The difficulty with that was that the documentation included with the router package didn’t specify Sky’s SMTP server’s address. After several calls to what’s known as Sky’s ‘Technical Support’ line, it became apparent that no one at Sky knew what the address was either – most of them didn’t even seem to know what a SMTP server was. I was also enlightened to the facts that Sky Webmail was ‘down’ and I should find the answer to my questions on the Sky Broadband site. Which was also ‘down’. I was starting to know how it felt.
I was told that I might try the sky.com site. Which I did, and found the extremely useful FAQ topic, “What is email?”

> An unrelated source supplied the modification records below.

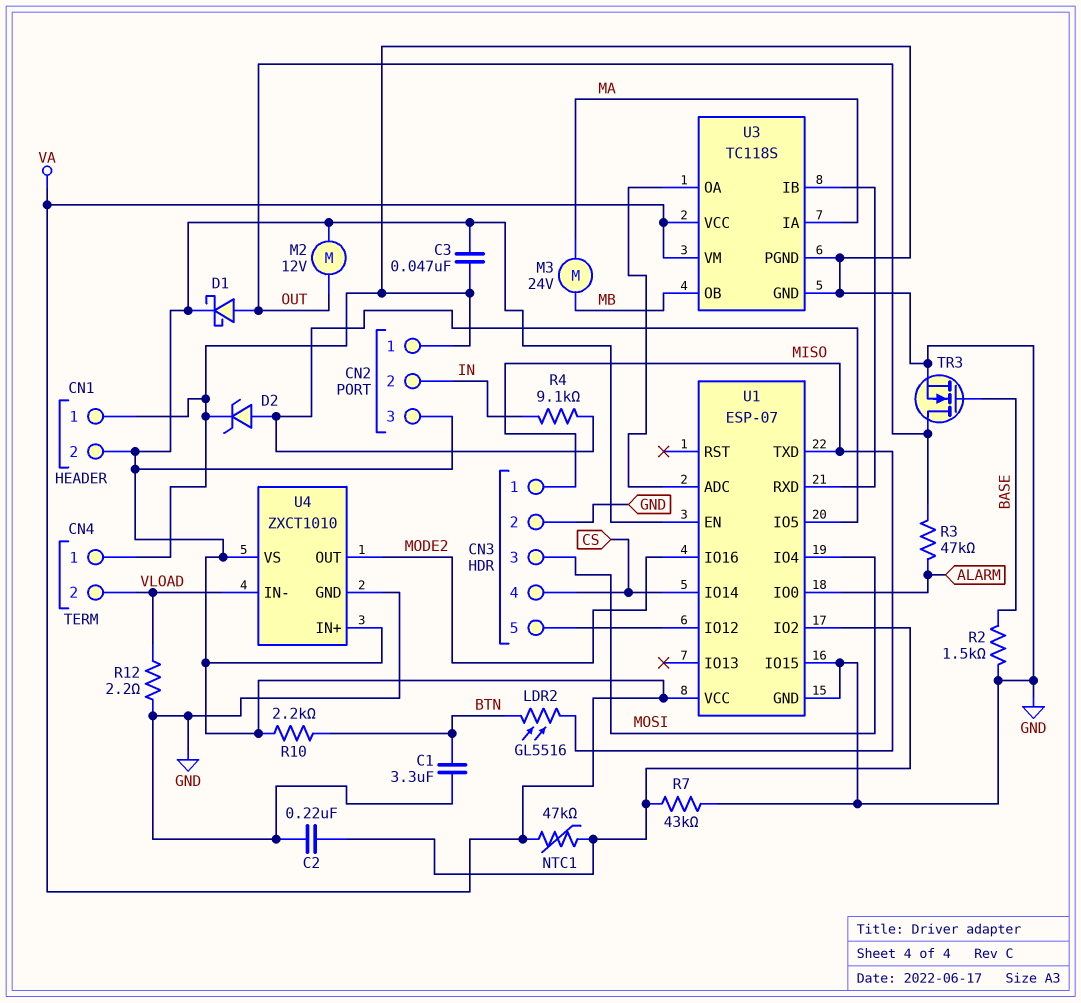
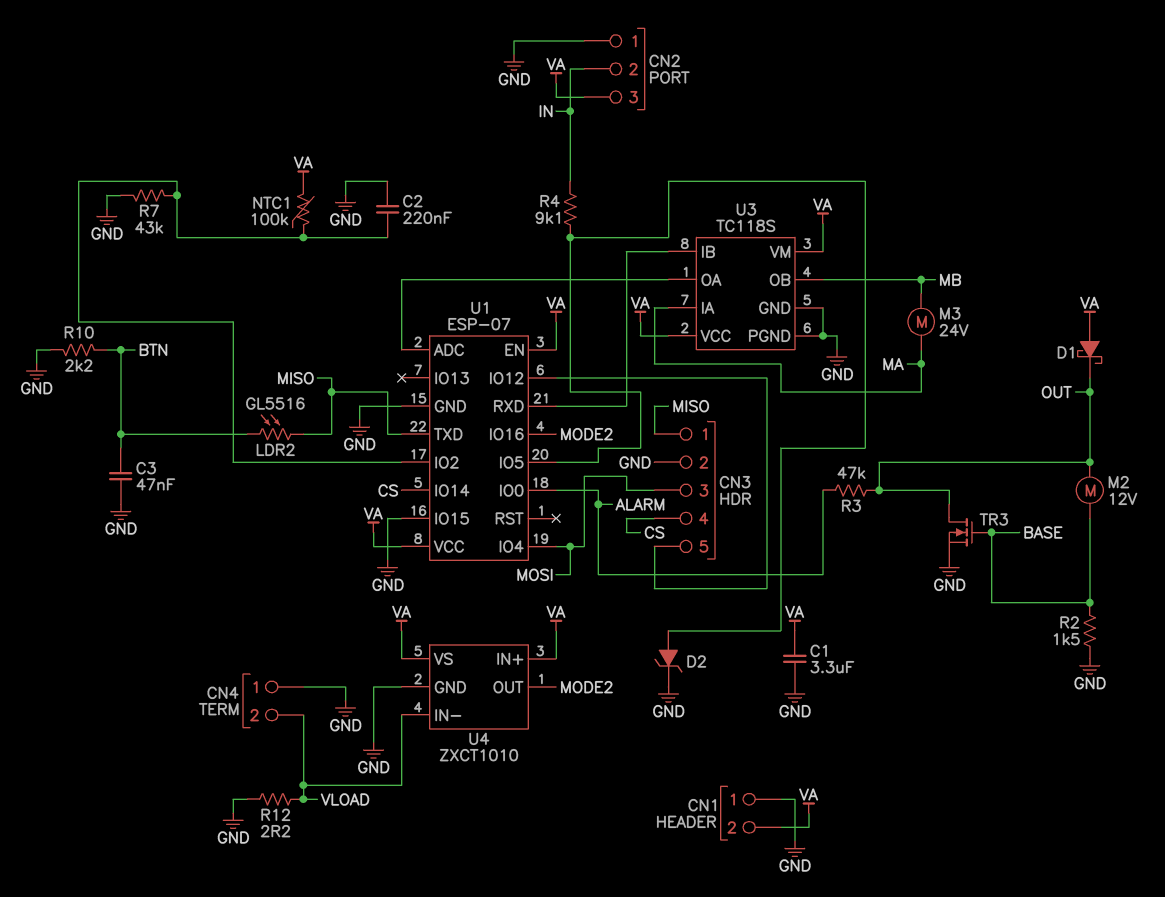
C1: 3.3uF (BTN, GND) -> 3.3uF (GND, VA)
C3: 47nF (GND, VA) -> 47nF (BTN, GND)
D1: schottky (A OUT, K VA) -> schottky (A VA, K OUT)
M2: motor 12V (OUT, VA) -> motor 12V (BASE, OUT)
NTC1: 47k (U1/IO2, VA) -> 100k (U1/IO2, VA)
R10: 2.2k (BTN, VA) -> 2.2k (BTN, GND)

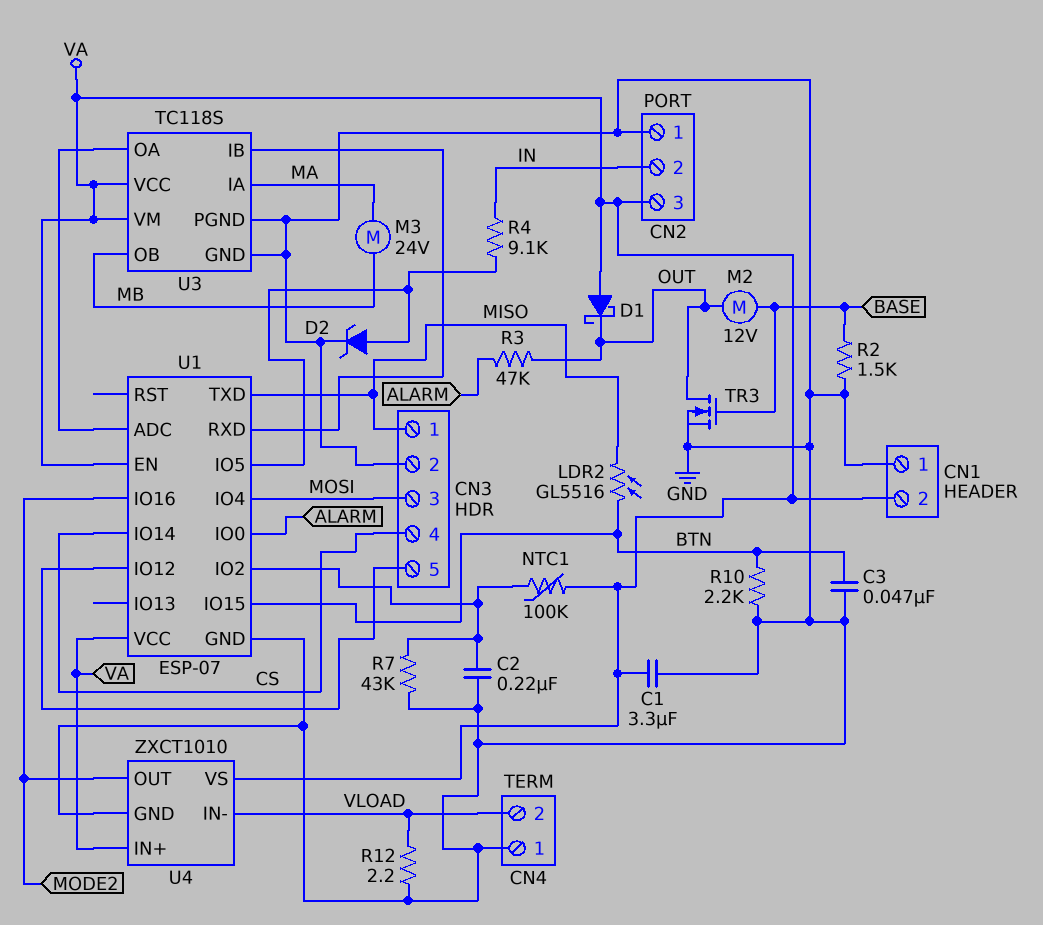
U1 pin IO15: GND -> BTN

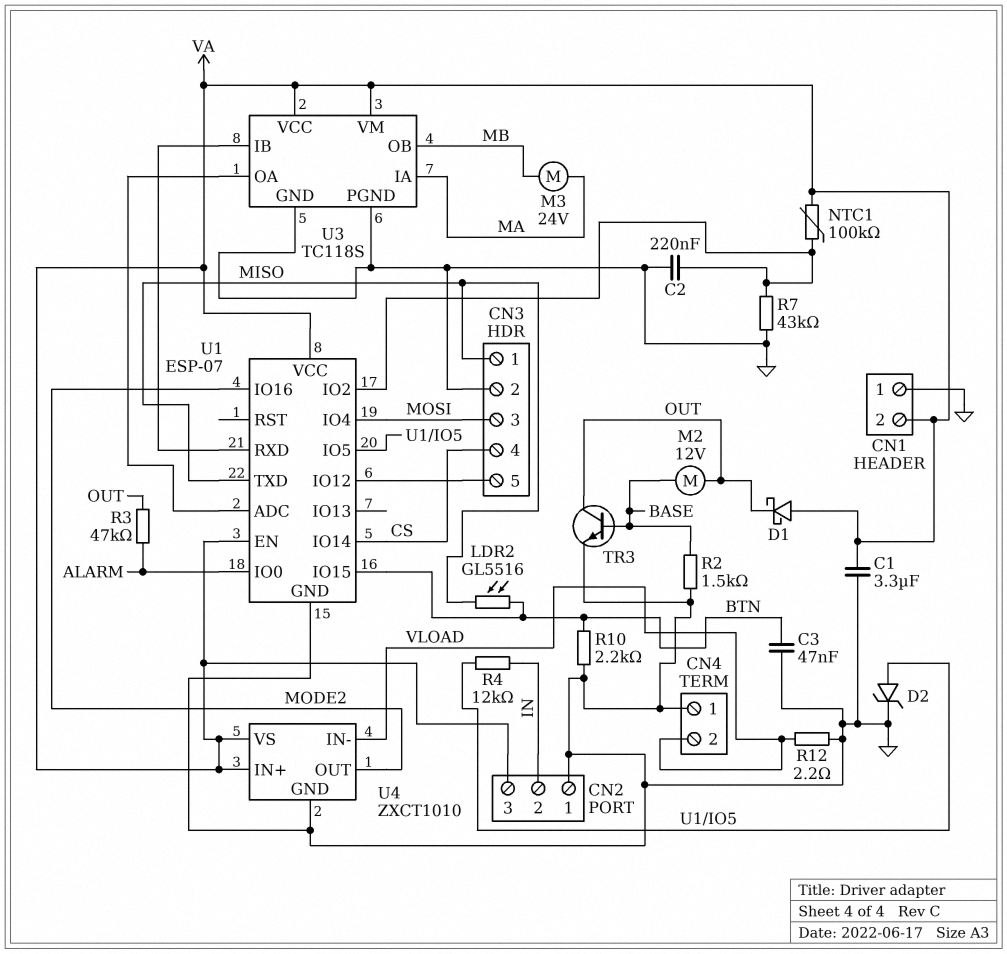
R4: 9.1k (IN, U1/IO5) -> 12k (IN, U1/IO5)
TR3: NMOS (G BASE, D OUT, S GND) -> NPN (B BASE, C OUT, E GND)

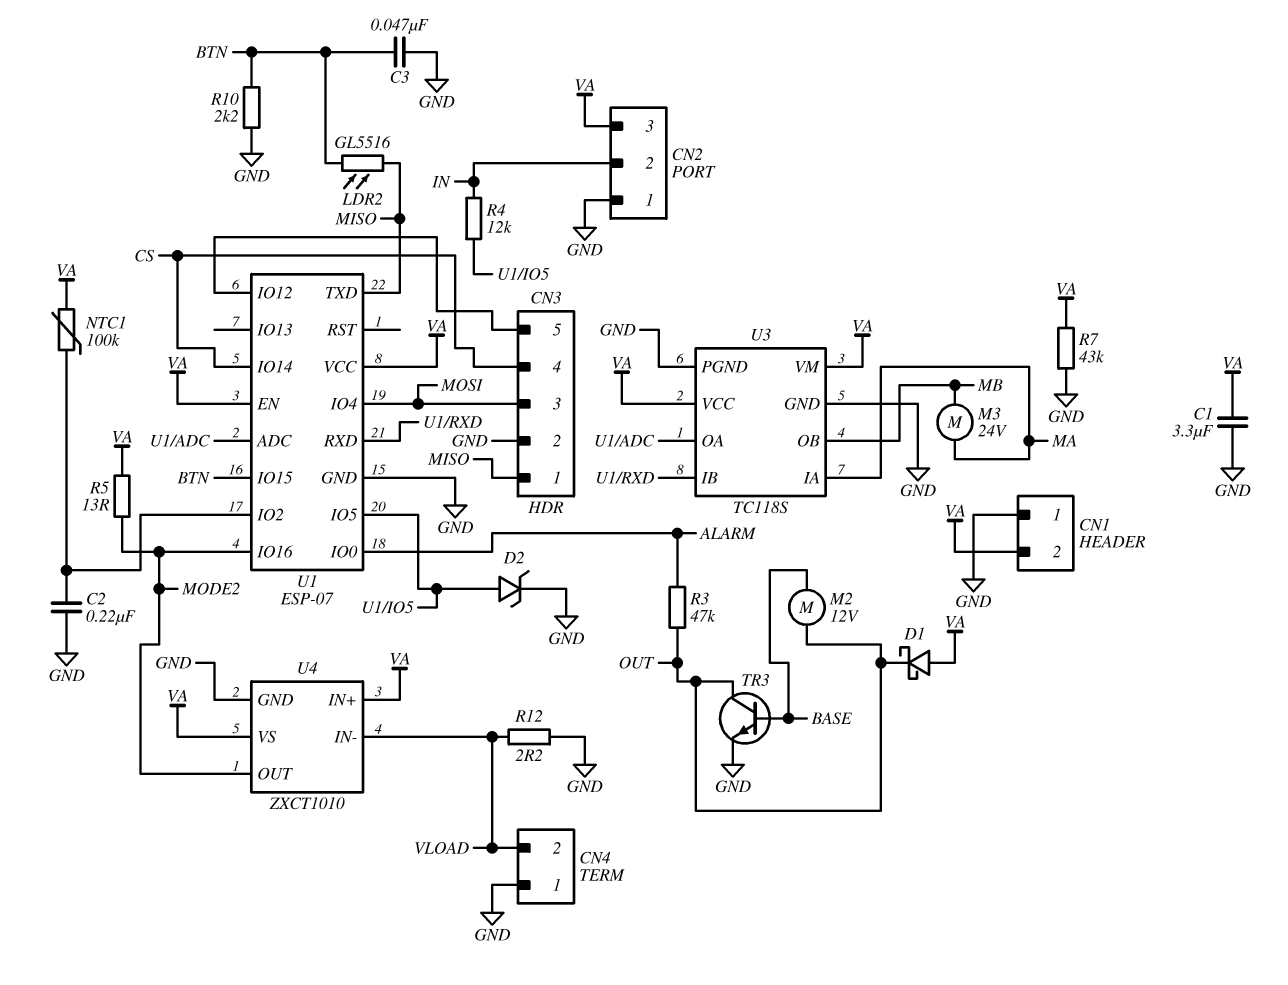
R2: 1.5k (BASE, GND) -> none
R5: none -> 13 (MODE2, VA)
R7: 43k (GND, U1/IO2) -> 43k (GND, VA)

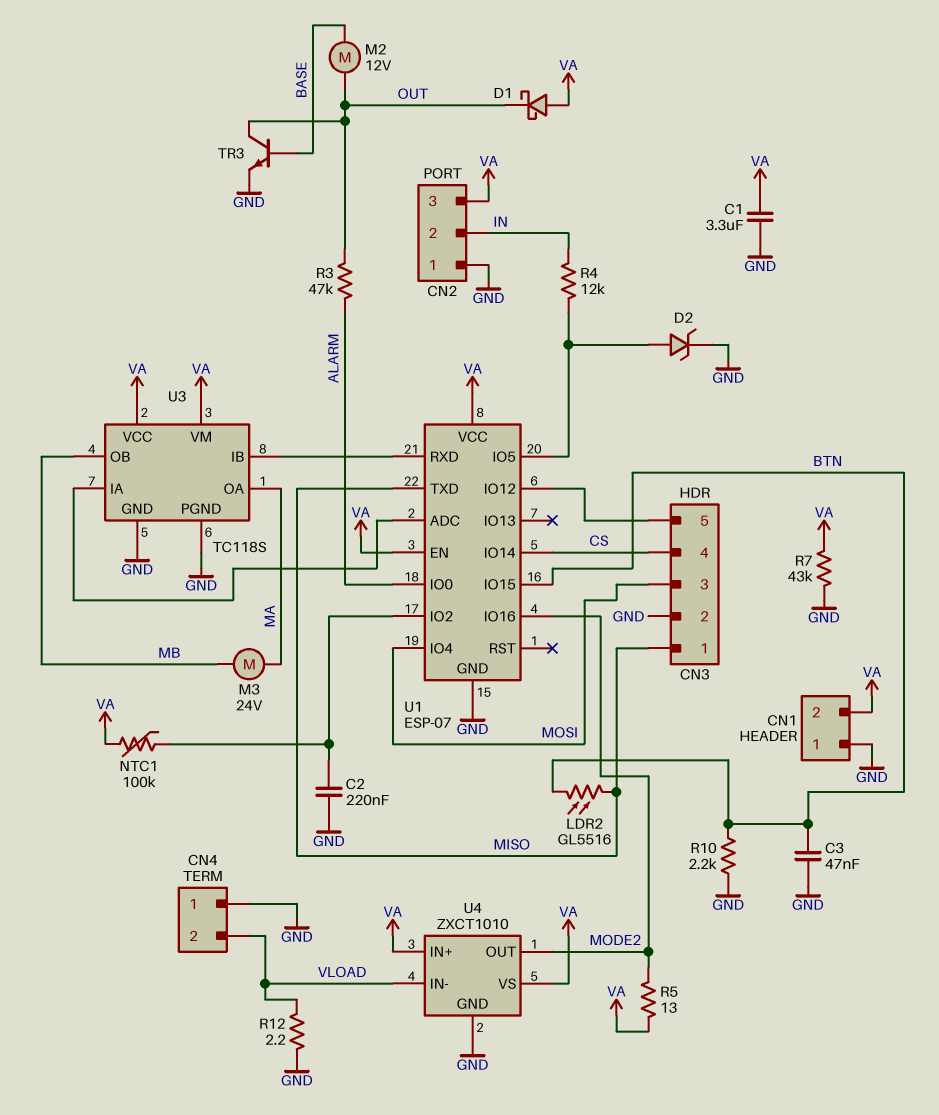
U3 pin IA: MA -> U1/ADC
U3 pin OA: U1/ADC -> MA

Eventually, three days later, aided by my very helpful and knowledgeable web space hosts POBox Internet, I figured out Sky’s SMTP’s address (smtp.sky.com as I might have guessed) and called Sky again to clear up the problem regarding my crazy, mixed-up phone lines. After assorted phone calls to various departments totaling almost three hours, it transpires that Sky’s ‘system’ does not allow more than one broadband account per address. In other words, there is no option than to cancel the existing phone (i.e. wrong) line and reorder another on the fax (i.e. correct) line. Which could leave me without Internet access for several weeks.
So please appreciate, dear reader, that my email response time and blog update frequency may be negatively affected over the coming weeks until this matter is resolved.
As a tangential aside, at one point shortly after my three-hour Sky chat marathon, I was so frustrated and angry, I walked down to the end of my garden and attempted to kick Bulldog Babs’ ball against the fence as hard as I could. I didn’t connect with the ball properly, and it hit the fence with a disappointing tap about three inches off the floor. However, the force of my follow-through sent my right sandal soaring into the air and over the six-foot high fence into my neighbour’s garden.
He did have a good laugh when I knocked on his door and asked, “Could I have my shoe back please, mister?”